RIGA - Two of the three stock exchanges in the Baltic States began trading in euros for the first time on Jan. 3, two days after Estonia became the 17th member of the eurozone, reports dpa. On the first day of trading after Estonia abandoned its kroon currency, the entire infrastructure of the Tallinn stock exchange in Estonia was switched to euro trading.
Meanwhile, in Lithuania, on the Vilnius stock exchange, the euro was made available for the first time alongside the national currency, the litas.
“The core idea... is to provide a one-stop solution for trading, clearing and settlement in the Baltics, thereby making the region more accessible and attractive to local and international investors, as well as listed companies,” said Hans-Ole Jochumsen of Nasdaq OMX Group, which operates all three Baltic bourses.
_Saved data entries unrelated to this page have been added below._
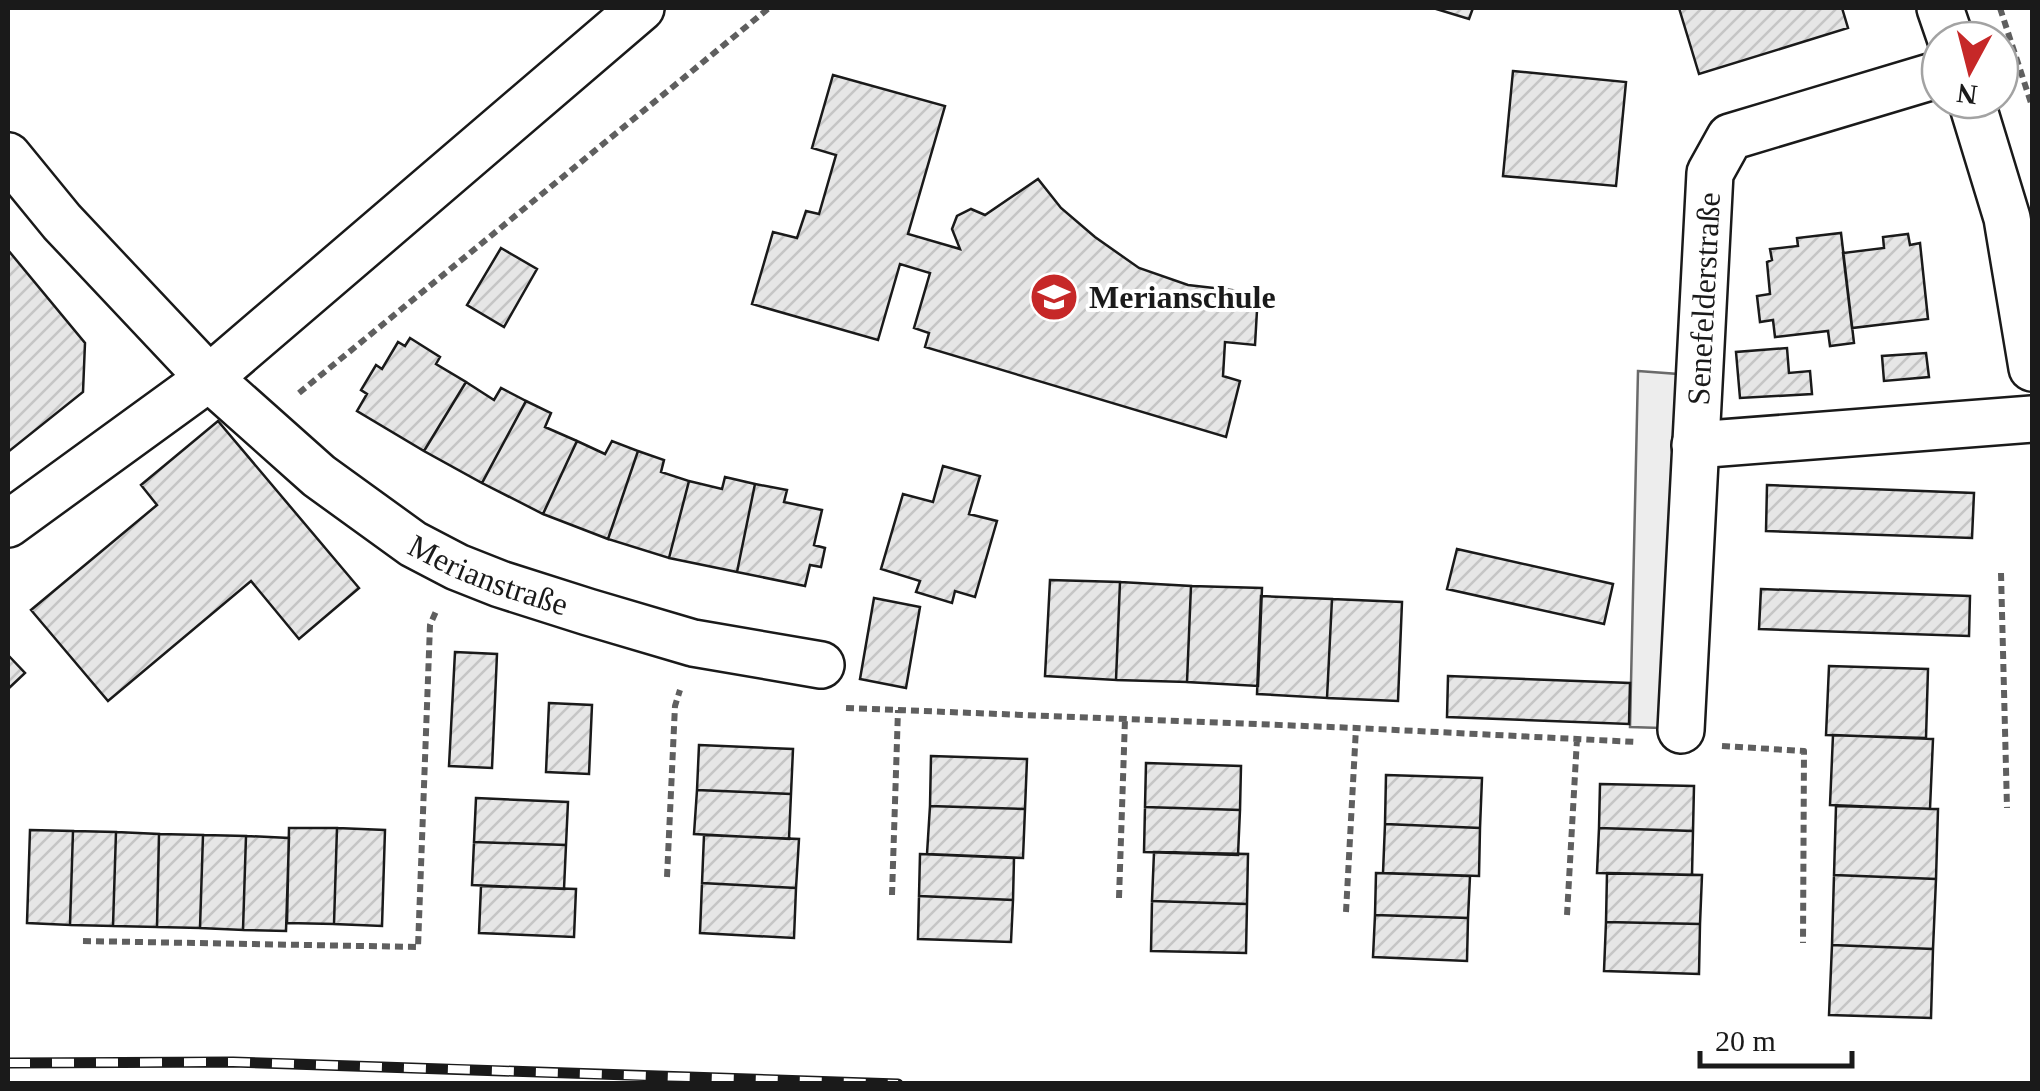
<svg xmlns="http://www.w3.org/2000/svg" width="2040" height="1091" viewBox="0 0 2040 1091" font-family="'Times New Roman',serif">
<defs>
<pattern id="building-hatch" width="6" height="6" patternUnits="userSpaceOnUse" patternTransform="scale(2.5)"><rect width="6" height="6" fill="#e6e6e6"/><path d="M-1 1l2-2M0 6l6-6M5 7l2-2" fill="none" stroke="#c5c5c5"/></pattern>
</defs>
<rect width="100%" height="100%" fill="#fff"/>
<!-- parking -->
<path fill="#ededed" stroke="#6a6a6a" stroke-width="2.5" d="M1638 371 1678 374 1661 728 1630 727Z"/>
<!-- building -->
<path fill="url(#building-hatch)" stroke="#1a1a1a" stroke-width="2.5" d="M1433 8H1473L1469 19Z
M1679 8H1842L1848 28 1699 74Z
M1513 71 1626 82 1616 186 1503 176Z
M833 75 945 106 908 234 960 249 952 229 957 216 971 209 985 215 1038 179 1061 208 1095 237 1139 268 1188 285 1258 293 1255 345 1225 342 1223 376 1240 381 1226 437 925 347 929 333 914 328 930 273 900 264 878 340 752 304 773 232 797 238 806 211 819 214 836 155 812 148Z
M1841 233 1854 343 1830 346 1828 331 1775 337 1773 320 1760 322 1757 296 1770 294 1767 262 1772 260 1770 249 1798 246 1797 238Z
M1908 234 1910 245 1920 243 1928 319 1852 328 1843 253 1884 248 1883 237Z
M501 248 537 269 504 327 467 305Z
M8 250 85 343 83 392 8 452Z
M410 338 440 357 436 364 466 382 424 451 357 411 367 394 361 390 376 365 382 369 398 342 405 346Z
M1787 348 1789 373 1810 371 1812 394 1740 398 1736 352Z
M1926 353 1929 377 1884 381 1882 356Z
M466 382 494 400 501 388 526 401 482 483 424 451Z
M526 401 551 413 545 427 577 441 543 514 482 483Z
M218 421 359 588 299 639 251 581 108 701 31 610 157 505 141 485Z
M577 441 605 454 612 441 638 451 608 539 543 514Z
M638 451 664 460 661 472 689 481 669 558 608 539Z
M943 466 980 476 969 514 997 521 975 597 955 591 952 603 916 592 920 581 881 569 903 494 933 502Z
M725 477 755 484 737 572 669 558 689 481 722 489Z
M755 484 787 490 784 502 822 510 814 545 825 548 821 567 810 565 805 586 737 572Z
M1767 485 1974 493 1972 538 1766 531Z
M1457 549 1613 584 1604 624 1447 589Z
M1050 580 1120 582 1116 680 1045 676Z
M1120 582 1191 586 1187 682 1116 680Z
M1191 586 1262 588 1258 686 1187 682Z
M1761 589 1970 596 1969 636 1759 629Z
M1261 596 1332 599 1327 698 1257 694Z
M874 598 920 607 906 688 860 679Z
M1332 599 1402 602 1398 701 1327 698Z
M455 652 497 654 492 768 449 766Z
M8 655 25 673 8 689Z
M1829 666 1928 669 1926 738 1826 735Z
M1448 676 1630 683 1629 724 1447 717Z
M549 703 592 705 589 774 546 772Z
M1833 735 1933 739 1930 809 1830 805Z
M699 745 793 749 791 794 697 790Z
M931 756 1027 759 1025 809 930 806Z
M1146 763 1241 766 1240 810 1145 807Z
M1386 775 1482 778 1480 828 1385 824Z
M1600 784 1694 786 1693 831 1599 828Z
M697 790 791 794 789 839 694 834Z
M476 798 568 802 566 845 474 842Z
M930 806 1025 809 1023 858 927 854Z
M1836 806 1938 809 1936 879 1834 875Z
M1145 807 1240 810 1238 855 1144 852Z
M1385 824 1480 828 1479 876 1383 873Z
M289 828H337L334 924 287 923Z
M337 828 385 830 382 926 334 924Z
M1599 828 1693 831 1692 875 1597 873Z
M30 830 73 831 70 925 27 923Z
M73 831 116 832 113 926 70 925Z
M116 832 159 834 157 927 113 926Z
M159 834 203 835 200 928 157 927Z
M203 835 246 836 243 930 200 928Z
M704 835 799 839 796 888 702 883Z
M246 836 289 838 286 931 243 930Z
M474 842 566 845 564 889 472 885Z
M1154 852 1248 854 1247 904 1152 901Z
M920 854 1014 858 1013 900 919 896Z
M1376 873 1470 876 1468 918 1375 915Z
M1607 873 1702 875 1700 924 1606 922Z
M1834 875 1936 879 1933 949 1832 945Z
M702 883 796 888 794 938 700 933Z
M481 886 576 889 574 937 479 933Z
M919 896 1013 900 1011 942 918 939Z
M1152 901 1247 904 1246 953 1151 951Z
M1375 915 1468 918 1467 961 1373 957Z
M1606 922 1700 924 1699 974 1604 971Z
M1832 945 1933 949 1931 1018 1829 1015Z"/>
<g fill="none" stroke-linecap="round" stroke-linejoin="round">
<!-- minor casing -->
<g stroke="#1a1a1a" stroke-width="50">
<g id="minor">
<path d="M1940 8 1951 40"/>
<path d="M1971 100 2007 218 2032 368"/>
<path id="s1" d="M8 156 62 222 209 378 319 476 413 544 457 567 500 584 588 612 693 643 821 665"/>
<path d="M1695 445 2032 419"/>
<path d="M8 524 209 378 641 8"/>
<path id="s2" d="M1681 730 1710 173 1730 137 1940 74"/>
</g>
</g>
<!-- path -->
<path stroke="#5f5f5f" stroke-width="6" stroke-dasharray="8 5" stroke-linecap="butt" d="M2000 8 2032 106
M299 393 769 8
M2001 573 2007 808
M846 708 1356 728 1637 742
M1722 746 1804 751 1803 943
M667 877 675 706 680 690
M892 895 898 710
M1119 898 1125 719
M1346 912 1356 728
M1567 915 1577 739
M83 941 418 947 430 625 437 609"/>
<!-- minor -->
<use href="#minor" stroke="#fff" stroke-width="45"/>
<!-- rail casing -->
<g stroke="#1a1a1a" stroke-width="11">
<path id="rail" d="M8 1063 233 1062 898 1084"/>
</g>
<!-- rail -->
<use href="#rail" stroke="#fff" stroke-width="8" stroke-dasharray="22" stroke-linecap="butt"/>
</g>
<!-- icons -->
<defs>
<g id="school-disc" transform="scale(2.5)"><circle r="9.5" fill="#c62828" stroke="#fff"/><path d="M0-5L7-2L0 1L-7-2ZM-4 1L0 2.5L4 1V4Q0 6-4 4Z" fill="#fff"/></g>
</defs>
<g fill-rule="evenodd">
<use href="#school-disc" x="1054" y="297"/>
</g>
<g text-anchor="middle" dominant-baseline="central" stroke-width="8" stroke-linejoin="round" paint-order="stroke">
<!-- poi labels -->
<g font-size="32" font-weight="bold" fill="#1a1a1a" stroke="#fff" text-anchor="start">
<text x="1089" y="297">Merianschule</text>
</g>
<!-- street labels -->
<g font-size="32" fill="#1a1a1a" stroke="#fff">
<text stroke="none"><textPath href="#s2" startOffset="432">Senefelderstraße</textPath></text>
<text stroke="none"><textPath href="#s1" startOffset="645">Merianstraße</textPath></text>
</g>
</g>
<!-- border -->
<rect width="2040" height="1091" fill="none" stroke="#1a1a1a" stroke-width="20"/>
<!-- north arrow -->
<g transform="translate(1970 70) rotate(187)"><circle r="48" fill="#ffffff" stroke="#a3a3a3" stroke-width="2.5"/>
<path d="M0-8L18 38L0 25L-18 38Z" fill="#c62828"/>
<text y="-15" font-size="28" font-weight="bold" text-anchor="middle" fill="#1a1a1a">N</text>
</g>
<!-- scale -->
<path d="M1700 1051v15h152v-15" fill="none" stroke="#1a1a1a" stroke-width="5"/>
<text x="1715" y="1051" font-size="30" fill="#1a1a1a" stroke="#ffffff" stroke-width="8" paint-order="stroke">20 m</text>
</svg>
Trading on the Latvian stock exchange in Riga will continue to be available only in the local currency, the lat, as regulators and the central bank have yet to back the bourse’s ambition to allow euro trading.
“It was our initial plan to do all the markets at the same time, but now that there is a precedent in Lithuania, we hope this will enable us to win support from the central bank,” Aris Dreimanis of the Riga stock exchange told the German press agency dpa.
Latvia has ambitions to adopt the euro in 2014.
Nasdaq OMX Group is the world’s largest exchange operator, with more than 3,600 companies listed on its international exchanges.